+++ EXTRACT PROVIDED

In the early silent era,Theda Barra,who was a "nice Jewish girl",portrayed overtly seductive women.She was often shown in still photos,to promote herself and whatever movie she was in,sitting on a male corpse,or on bones,starring out at the viewer.She was the very incarnation of a succubus and as such,called a "vampire",from which the word "VAMP" was introduced into American's vocabularies.

A bit later,Rudolph Valentino stared in a movie called "THE SHIEK".Women swooned,men fumed,and teens-twentysomethings called each other "SHIEKS" and "SHEBAS"!And because of Valentino,men began to wear wristwatches,even though they made fun of him,in the beginning,for wearing one...calling him a "powder puff" and worse.

I could go on and on and on and on......but it's rather too late for me to do so right now.

++++++
+++ ENTRIES PROVIDED

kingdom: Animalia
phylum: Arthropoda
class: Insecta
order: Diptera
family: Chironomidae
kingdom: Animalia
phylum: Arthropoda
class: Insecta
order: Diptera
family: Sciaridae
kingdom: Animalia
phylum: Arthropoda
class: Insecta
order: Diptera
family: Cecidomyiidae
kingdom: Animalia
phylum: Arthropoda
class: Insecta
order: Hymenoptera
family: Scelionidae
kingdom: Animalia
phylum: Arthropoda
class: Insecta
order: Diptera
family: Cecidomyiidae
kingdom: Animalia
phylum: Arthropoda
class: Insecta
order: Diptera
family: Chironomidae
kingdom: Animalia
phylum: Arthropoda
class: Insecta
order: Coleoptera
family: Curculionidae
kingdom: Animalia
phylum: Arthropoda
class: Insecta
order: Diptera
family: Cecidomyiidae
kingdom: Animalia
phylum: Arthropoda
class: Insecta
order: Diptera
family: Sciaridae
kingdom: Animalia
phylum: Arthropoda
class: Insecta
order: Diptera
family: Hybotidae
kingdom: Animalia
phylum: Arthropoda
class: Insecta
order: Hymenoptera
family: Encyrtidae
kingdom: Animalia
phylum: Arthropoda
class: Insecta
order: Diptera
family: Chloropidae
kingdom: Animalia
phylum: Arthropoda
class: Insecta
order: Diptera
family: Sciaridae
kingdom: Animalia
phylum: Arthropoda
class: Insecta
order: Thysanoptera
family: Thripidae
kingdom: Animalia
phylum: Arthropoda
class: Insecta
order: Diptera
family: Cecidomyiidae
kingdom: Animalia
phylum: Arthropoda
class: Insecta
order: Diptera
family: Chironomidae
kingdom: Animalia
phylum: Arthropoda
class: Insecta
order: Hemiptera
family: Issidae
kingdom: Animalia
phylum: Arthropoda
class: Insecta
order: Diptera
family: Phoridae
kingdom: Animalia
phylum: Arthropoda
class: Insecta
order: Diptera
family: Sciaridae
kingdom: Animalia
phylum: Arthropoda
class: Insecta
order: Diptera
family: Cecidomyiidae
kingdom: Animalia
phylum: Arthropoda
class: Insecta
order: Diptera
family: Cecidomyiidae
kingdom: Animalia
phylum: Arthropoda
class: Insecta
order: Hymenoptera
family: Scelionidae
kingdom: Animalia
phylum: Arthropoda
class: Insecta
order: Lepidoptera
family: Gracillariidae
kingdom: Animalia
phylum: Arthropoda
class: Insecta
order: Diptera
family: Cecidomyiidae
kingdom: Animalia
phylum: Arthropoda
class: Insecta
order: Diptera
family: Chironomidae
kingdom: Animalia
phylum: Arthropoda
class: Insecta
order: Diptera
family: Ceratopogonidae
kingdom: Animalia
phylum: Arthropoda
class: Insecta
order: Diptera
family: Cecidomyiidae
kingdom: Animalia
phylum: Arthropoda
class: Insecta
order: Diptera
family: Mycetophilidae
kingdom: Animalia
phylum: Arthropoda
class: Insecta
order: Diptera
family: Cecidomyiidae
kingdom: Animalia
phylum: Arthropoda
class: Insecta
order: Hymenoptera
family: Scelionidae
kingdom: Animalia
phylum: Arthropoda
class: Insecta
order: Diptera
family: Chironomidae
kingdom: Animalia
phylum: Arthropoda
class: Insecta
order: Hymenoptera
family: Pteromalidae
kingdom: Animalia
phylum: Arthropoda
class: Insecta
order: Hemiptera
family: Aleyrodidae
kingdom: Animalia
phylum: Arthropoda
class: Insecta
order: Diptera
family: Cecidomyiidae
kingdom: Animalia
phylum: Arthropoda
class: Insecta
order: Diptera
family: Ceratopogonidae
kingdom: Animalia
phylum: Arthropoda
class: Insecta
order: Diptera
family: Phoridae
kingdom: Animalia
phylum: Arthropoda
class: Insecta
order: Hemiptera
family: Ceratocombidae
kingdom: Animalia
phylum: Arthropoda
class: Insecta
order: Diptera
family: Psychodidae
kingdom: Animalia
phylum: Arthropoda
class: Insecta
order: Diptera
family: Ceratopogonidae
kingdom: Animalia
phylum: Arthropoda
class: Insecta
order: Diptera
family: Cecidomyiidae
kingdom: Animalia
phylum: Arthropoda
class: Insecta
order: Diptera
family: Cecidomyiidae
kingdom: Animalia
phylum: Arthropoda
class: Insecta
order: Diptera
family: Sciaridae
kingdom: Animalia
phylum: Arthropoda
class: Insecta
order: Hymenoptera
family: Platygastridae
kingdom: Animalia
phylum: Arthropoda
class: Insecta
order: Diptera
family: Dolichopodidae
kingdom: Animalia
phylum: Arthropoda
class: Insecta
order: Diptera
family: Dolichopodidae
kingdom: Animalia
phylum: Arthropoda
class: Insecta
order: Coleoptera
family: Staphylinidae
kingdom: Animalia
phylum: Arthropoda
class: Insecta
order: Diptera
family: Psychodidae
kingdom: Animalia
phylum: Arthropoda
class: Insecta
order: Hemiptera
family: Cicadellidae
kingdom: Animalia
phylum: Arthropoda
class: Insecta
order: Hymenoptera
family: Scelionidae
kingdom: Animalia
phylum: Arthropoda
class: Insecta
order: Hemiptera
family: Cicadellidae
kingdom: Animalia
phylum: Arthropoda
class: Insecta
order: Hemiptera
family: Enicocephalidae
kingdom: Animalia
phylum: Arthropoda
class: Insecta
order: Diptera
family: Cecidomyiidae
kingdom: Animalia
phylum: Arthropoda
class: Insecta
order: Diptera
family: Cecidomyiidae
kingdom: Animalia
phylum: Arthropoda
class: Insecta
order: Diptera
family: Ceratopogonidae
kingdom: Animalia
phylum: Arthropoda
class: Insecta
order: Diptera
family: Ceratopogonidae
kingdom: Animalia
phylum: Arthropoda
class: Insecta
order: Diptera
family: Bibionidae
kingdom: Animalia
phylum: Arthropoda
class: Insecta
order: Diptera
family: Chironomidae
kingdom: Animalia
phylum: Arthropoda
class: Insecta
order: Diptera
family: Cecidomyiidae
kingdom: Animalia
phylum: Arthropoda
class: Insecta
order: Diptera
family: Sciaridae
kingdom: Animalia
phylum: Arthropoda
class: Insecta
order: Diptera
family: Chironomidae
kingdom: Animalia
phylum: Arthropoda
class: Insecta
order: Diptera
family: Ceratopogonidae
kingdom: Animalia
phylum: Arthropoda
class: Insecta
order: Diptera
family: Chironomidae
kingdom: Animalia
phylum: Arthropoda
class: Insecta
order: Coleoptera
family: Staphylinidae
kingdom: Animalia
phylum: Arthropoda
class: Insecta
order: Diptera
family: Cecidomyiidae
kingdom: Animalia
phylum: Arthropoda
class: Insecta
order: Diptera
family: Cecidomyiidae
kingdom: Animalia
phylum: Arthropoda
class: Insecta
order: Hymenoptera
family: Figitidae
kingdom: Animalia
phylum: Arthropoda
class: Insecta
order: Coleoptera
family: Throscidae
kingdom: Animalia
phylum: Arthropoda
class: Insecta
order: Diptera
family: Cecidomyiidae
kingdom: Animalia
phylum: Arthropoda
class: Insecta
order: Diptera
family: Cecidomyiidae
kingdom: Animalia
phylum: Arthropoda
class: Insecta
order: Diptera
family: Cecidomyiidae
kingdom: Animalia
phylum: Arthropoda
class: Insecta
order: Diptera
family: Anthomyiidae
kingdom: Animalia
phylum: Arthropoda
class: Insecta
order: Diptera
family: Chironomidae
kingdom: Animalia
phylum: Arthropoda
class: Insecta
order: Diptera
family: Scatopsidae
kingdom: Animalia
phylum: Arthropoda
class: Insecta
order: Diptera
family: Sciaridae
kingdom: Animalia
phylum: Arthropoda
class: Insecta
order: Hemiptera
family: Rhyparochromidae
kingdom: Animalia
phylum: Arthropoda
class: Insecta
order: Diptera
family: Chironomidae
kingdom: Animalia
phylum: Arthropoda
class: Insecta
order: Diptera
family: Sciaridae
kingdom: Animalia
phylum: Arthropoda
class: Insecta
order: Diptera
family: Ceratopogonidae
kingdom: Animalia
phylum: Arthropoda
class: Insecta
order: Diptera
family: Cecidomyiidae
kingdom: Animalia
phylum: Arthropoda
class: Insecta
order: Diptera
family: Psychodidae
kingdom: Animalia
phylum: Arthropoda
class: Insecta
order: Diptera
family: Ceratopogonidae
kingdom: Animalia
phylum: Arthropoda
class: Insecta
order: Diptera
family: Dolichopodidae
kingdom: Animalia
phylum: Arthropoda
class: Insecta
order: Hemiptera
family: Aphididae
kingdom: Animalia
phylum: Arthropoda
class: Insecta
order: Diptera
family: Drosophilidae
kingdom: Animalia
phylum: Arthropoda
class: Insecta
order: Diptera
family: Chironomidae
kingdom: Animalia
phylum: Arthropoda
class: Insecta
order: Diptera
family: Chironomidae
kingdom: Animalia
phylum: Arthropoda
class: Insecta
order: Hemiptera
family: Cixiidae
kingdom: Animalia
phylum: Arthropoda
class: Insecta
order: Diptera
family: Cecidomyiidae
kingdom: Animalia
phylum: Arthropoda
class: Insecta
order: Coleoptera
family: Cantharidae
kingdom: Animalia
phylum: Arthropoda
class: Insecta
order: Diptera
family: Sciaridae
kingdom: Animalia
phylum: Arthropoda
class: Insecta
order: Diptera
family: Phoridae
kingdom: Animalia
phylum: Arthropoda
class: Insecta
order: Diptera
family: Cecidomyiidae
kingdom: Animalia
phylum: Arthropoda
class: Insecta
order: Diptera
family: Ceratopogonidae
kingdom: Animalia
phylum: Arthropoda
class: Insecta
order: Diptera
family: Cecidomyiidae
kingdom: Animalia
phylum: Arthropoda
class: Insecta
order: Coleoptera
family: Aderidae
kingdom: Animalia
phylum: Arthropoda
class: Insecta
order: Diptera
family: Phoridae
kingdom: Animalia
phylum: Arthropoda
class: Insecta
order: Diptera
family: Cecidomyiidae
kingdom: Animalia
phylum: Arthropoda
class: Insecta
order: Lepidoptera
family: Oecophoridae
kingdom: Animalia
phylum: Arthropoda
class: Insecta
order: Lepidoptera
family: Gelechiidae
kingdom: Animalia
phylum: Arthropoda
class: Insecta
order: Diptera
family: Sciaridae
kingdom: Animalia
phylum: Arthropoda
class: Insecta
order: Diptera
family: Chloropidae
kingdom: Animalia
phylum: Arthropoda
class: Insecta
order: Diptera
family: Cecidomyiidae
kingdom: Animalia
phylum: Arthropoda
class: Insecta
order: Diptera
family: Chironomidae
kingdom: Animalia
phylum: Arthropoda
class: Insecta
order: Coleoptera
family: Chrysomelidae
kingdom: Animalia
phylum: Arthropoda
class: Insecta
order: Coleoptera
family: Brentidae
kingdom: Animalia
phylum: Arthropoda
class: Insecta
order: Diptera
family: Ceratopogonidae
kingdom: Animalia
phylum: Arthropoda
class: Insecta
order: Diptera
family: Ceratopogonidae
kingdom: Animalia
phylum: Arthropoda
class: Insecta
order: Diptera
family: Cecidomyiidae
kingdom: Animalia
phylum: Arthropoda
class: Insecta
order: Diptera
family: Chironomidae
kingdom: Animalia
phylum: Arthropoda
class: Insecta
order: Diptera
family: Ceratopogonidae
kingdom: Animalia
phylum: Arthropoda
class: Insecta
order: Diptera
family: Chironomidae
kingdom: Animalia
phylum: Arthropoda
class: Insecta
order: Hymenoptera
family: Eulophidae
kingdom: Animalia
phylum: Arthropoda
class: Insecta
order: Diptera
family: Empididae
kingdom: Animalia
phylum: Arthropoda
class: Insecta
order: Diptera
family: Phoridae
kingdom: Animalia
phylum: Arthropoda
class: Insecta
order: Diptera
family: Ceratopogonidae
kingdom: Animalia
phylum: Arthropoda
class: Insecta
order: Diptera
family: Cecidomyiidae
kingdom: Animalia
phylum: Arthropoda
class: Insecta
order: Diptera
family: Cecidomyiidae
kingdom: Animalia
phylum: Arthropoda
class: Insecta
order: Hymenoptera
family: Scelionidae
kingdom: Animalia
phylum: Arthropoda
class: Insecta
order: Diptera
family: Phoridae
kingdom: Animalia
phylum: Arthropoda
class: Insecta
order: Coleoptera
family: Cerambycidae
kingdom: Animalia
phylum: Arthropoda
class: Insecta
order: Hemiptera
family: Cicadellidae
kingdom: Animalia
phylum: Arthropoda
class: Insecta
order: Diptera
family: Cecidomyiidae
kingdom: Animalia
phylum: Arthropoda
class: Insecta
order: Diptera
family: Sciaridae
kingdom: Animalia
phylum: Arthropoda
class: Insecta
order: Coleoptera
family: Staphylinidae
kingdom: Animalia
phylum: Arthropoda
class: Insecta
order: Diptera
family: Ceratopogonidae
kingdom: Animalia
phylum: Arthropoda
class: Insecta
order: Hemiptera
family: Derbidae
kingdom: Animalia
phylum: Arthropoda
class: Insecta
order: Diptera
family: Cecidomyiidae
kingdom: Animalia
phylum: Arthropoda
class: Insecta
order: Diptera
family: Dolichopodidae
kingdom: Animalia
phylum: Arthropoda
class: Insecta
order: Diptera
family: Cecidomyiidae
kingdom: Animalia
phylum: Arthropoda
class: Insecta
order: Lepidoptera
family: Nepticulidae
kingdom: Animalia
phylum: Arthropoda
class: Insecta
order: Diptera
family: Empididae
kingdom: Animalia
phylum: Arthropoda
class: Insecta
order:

++++++

## QUESTIONS TO ANSWER
**1.** In the piece on silent-era film stars, what did men call Rudolph Valentino at first for wearing a wristwatch?
**2.** Summarize the piece on silent-era film stars in two sentences.
**3.** Continue the piece on silent-era film stars from its final sentence.

## ANSWERS TO THE PROBLEMS
**1.** They called him a "powder puff" and worse.

**2.** In the early silent era, Theda Barra played overtly seductive women and promoted herself with still photos of her sitting on a male corpse or on bones, which led to her being called a "vampire" and brought the word "vamp" into American vocabulary. Later, a Rudolph Valentino film made women swoon and young people call each other "shieks" and "shebas," and although men mocked him at first for wearing a wristwatch, he is why men began to wear them.

**3.**
You don't really add any "value" at all,by yelling at the screen.Sorry,but all you are adding,is more incivility and and gutter behavior.Yeah.......I really AM that hidebound and persnickety about such things.LOL

As for acting,I suggest you watch a LOT of old movies,because you really are quite mistaken about what good acting is. Denzel Washington isn't bad;however the names of those listed,that I recognizes,can't act their way out of a wet and torn brown bag from Gristedies!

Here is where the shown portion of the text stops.